Problem to work on. Copy out every one of the rows below word for word, with nothing changed.

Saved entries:
+-------+
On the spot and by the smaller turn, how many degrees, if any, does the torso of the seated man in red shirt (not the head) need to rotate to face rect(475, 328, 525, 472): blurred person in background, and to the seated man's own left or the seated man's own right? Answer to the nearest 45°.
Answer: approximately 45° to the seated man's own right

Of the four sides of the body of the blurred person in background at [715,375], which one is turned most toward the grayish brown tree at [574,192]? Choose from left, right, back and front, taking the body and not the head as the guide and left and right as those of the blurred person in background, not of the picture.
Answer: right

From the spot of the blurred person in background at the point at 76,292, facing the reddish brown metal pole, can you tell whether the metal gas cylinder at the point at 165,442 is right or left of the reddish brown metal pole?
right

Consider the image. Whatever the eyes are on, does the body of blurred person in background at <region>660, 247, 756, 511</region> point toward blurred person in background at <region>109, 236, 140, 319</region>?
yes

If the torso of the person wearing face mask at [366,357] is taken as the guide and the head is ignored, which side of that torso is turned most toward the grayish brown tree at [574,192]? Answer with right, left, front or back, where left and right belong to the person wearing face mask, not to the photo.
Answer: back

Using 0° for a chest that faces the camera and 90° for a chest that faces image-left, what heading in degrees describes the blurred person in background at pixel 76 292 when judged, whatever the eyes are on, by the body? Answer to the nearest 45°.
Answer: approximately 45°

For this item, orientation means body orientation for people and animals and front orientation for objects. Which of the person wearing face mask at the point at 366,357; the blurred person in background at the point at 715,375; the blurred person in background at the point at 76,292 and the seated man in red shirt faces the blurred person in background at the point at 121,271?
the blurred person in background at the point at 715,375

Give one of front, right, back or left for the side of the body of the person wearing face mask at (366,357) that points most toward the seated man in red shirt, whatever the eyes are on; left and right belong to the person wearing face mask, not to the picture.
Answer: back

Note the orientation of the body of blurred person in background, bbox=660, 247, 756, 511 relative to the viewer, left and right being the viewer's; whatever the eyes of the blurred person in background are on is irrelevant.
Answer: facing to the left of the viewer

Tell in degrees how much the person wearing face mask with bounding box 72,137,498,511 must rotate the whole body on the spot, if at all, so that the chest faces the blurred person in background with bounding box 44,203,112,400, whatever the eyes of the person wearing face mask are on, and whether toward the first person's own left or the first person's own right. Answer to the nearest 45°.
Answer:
+-------+
Solution for this task.
On the spot and by the smaller turn, how many degrees, if any, does the torso of the seated man in red shirt (not the head) need to rotate to face rect(475, 328, 525, 472): blurred person in background, and to the seated man's own left or the seated man's own right? Answer to the nearest 45°.
Answer: approximately 45° to the seated man's own right

Of the four sides of the body of the blurred person in background at [715,375], which one is turned most toward the grayish brown tree at [574,192]? Choose from left, right, back and front, taking the body and not the head as the guide and left and right as those of the blurred person in background, not of the picture.
Answer: right

From the spot of the blurred person in background at the point at 76,292, facing the reddish brown metal pole, can you tell whether the metal gas cylinder at the point at 165,442 is right or left of the reddish brown metal pole?
right

Consider the image. Whatever the eyes are on, does the body of blurred person in background at <region>660, 247, 756, 511</region> point toward blurred person in background at <region>109, 236, 140, 319</region>?
yes

If the torso of the person wearing face mask at [366,357] is taken as the guide and the head is ignored, which side of that torso is turned most toward the grayish brown tree at [574,192]? Answer with right, left, front or back, where left and right belong to the person wearing face mask, not to the photo.
Answer: back

Using 0° for a chest that faces the camera and 90° for a chest that faces image-left, what heading in degrees describes the blurred person in background at pixel 76 292 when judged, whatever the eyes are on, by the body? Answer to the nearest 45°.
Answer: approximately 45°

For this item, orientation means body orientation for people and animals and front orientation for objects. Which of the person wearing face mask at the point at 366,357; the blurred person in background at the point at 715,375; the blurred person in background at the point at 76,292 and the seated man in red shirt faces the blurred person in background at the point at 121,271?
the blurred person in background at the point at 715,375

Give one of front, right, back or left for the side of the body of the person wearing face mask at (366,357) that points most toward the seated man in red shirt, whatever the eyes are on; left and right belong to the person wearing face mask, not to the picture.
Answer: back

Note the orientation of the body of blurred person in background, bbox=660, 247, 756, 511 relative to the viewer, left and right being the viewer's; whatever the eyes of the blurred person in background are on is irrelevant.
Answer: facing to the left of the viewer

Tell in degrees how much the person wearing face mask with bounding box 72,137,498,511 must rotate the whole body on the spot, if at all, so that the chest faces the blurred person in background with bounding box 44,203,112,400, whatever the eyes of the person wearing face mask are on, and whether toward the first person's own left or the first person's own right. Answer to the nearest 45°.
Answer:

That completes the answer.